What you need to produce from the material below is an exact transcription of the lines from the one with "legume: present [411,290,469,318]" through the one with "planter: none [37,625,123,691]", both included, and no other line.

== Input ==

◆ ◆ ◆

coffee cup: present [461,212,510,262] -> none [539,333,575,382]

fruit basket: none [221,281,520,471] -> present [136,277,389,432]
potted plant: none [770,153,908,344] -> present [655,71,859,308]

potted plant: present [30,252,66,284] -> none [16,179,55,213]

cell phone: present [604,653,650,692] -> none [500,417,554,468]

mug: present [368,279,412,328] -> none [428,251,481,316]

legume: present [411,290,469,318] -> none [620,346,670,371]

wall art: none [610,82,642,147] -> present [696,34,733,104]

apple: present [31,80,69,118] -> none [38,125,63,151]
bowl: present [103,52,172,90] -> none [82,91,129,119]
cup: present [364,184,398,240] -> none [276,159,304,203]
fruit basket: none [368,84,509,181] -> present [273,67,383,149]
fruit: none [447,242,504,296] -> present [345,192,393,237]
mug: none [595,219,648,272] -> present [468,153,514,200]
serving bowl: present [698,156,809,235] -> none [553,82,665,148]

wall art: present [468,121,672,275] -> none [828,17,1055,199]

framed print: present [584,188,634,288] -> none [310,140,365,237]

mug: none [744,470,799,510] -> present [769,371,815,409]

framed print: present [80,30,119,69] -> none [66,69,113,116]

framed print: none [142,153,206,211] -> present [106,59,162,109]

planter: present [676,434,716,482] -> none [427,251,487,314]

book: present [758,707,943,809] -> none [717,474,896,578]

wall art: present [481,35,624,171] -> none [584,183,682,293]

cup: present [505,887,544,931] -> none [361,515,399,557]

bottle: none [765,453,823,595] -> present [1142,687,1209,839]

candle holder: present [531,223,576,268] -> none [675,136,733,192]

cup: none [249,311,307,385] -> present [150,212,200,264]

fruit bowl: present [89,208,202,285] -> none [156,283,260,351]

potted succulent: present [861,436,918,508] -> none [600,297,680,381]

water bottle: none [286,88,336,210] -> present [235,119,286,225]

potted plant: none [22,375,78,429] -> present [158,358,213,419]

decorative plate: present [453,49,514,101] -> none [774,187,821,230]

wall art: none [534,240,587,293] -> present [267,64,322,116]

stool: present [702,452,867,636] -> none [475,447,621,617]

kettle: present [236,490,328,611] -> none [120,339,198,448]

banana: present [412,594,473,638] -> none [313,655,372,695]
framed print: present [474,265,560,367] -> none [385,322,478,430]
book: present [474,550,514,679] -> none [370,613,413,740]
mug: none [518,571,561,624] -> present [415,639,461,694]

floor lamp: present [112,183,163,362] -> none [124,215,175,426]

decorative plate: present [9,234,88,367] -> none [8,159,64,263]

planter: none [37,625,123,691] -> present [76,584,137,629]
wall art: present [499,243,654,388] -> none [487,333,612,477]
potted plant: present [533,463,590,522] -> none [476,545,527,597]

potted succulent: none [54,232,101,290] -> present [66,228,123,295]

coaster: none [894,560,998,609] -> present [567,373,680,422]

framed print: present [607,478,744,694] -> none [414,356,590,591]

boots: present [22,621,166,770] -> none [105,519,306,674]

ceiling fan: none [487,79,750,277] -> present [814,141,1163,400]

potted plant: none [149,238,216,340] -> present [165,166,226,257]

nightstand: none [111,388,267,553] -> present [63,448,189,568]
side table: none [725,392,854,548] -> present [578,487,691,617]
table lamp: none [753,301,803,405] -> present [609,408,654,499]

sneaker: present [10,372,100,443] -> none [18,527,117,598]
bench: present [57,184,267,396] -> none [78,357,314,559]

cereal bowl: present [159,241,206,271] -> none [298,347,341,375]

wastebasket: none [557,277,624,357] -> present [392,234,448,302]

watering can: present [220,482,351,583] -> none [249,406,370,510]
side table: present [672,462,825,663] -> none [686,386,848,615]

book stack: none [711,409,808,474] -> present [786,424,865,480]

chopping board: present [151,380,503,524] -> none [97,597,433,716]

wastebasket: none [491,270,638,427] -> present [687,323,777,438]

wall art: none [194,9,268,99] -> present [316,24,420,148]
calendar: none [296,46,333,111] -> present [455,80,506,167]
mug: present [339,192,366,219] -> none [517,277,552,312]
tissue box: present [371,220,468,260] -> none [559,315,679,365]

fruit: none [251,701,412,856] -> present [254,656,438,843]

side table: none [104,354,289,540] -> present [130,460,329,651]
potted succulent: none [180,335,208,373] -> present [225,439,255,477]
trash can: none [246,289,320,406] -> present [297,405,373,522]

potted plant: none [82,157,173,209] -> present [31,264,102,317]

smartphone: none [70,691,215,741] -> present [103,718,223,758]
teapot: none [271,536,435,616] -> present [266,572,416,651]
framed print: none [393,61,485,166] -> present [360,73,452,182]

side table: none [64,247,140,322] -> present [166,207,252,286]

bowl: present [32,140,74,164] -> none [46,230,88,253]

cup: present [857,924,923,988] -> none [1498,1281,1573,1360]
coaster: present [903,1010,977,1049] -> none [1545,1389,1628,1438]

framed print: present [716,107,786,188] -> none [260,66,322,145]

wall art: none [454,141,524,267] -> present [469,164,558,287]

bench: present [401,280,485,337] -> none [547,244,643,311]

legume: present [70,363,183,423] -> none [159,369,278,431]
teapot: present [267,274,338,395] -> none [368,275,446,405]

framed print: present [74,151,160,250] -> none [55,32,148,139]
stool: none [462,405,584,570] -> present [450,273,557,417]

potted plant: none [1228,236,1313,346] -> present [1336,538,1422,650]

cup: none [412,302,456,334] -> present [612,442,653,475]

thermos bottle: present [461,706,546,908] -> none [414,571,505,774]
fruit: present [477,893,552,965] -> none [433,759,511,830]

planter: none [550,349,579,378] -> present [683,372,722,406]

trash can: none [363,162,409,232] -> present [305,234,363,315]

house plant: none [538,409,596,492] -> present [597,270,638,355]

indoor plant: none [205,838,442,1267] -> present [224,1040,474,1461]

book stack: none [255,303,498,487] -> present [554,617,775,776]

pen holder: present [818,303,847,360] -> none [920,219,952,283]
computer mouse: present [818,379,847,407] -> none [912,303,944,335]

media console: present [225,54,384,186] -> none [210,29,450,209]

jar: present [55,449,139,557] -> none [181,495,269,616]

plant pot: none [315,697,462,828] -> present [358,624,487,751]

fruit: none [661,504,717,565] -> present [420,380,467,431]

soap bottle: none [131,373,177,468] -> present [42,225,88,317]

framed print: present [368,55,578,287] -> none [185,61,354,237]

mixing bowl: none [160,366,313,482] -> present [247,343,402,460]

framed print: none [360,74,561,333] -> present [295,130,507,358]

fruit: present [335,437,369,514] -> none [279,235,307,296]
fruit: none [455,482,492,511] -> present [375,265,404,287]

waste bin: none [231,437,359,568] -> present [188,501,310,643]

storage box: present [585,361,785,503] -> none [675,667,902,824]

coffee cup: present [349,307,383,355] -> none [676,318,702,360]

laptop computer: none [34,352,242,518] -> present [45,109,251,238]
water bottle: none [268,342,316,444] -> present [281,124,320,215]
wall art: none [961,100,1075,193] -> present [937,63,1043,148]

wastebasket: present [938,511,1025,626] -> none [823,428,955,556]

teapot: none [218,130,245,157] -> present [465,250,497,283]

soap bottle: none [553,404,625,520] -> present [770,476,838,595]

◆ ◆ ◆

== Exercise response ==
legume: present [411,290,469,318] -> none [620,346,670,371]

wall art: none [610,82,642,147] -> present [696,34,733,104]

apple: present [31,80,69,118] -> none [38,125,63,151]
bowl: present [103,52,172,90] -> none [82,91,129,119]
cup: present [364,184,398,240] -> none [276,159,304,203]
fruit basket: none [368,84,509,181] -> present [273,67,383,149]
fruit: none [447,242,504,296] -> present [345,192,393,237]
mug: none [595,219,648,272] -> present [468,153,514,200]
serving bowl: present [698,156,809,235] -> none [553,82,665,148]

wall art: present [468,121,672,275] -> none [828,17,1055,199]

framed print: present [584,188,634,288] -> none [310,140,365,237]

mug: none [744,470,799,510] -> present [769,371,815,409]

framed print: present [80,30,119,69] -> none [66,69,113,116]

framed print: none [142,153,206,211] -> present [106,59,162,109]

planter: present [676,434,716,482] -> none [427,251,487,314]

book: present [758,707,943,809] -> none [717,474,896,578]

wall art: present [481,35,624,171] -> none [584,183,682,293]

cup: present [505,887,544,931] -> none [361,515,399,557]

bottle: none [765,453,823,595] -> present [1142,687,1209,839]

candle holder: present [531,223,576,268] -> none [675,136,733,192]

cup: none [249,311,307,385] -> present [150,212,200,264]

fruit bowl: present [89,208,202,285] -> none [156,283,260,351]

potted succulent: present [861,436,918,508] -> none [600,297,680,381]

water bottle: none [286,88,336,210] -> present [235,119,286,225]

potted plant: none [22,375,78,429] -> present [158,358,213,419]

decorative plate: present [453,49,514,101] -> none [774,187,821,230]

wall art: none [534,240,587,293] -> present [267,64,322,116]

stool: present [702,452,867,636] -> none [475,447,621,617]

kettle: present [236,490,328,611] -> none [120,339,198,448]

banana: present [412,594,473,638] -> none [313,655,372,695]
framed print: present [474,265,560,367] -> none [385,322,478,430]
book: present [474,550,514,679] -> none [370,613,413,740]
mug: none [518,571,561,624] -> present [415,639,461,694]

floor lamp: present [112,183,163,362] -> none [124,215,175,426]

decorative plate: present [9,234,88,367] -> none [8,159,64,263]

planter: none [37,625,123,691] -> present [76,584,137,629]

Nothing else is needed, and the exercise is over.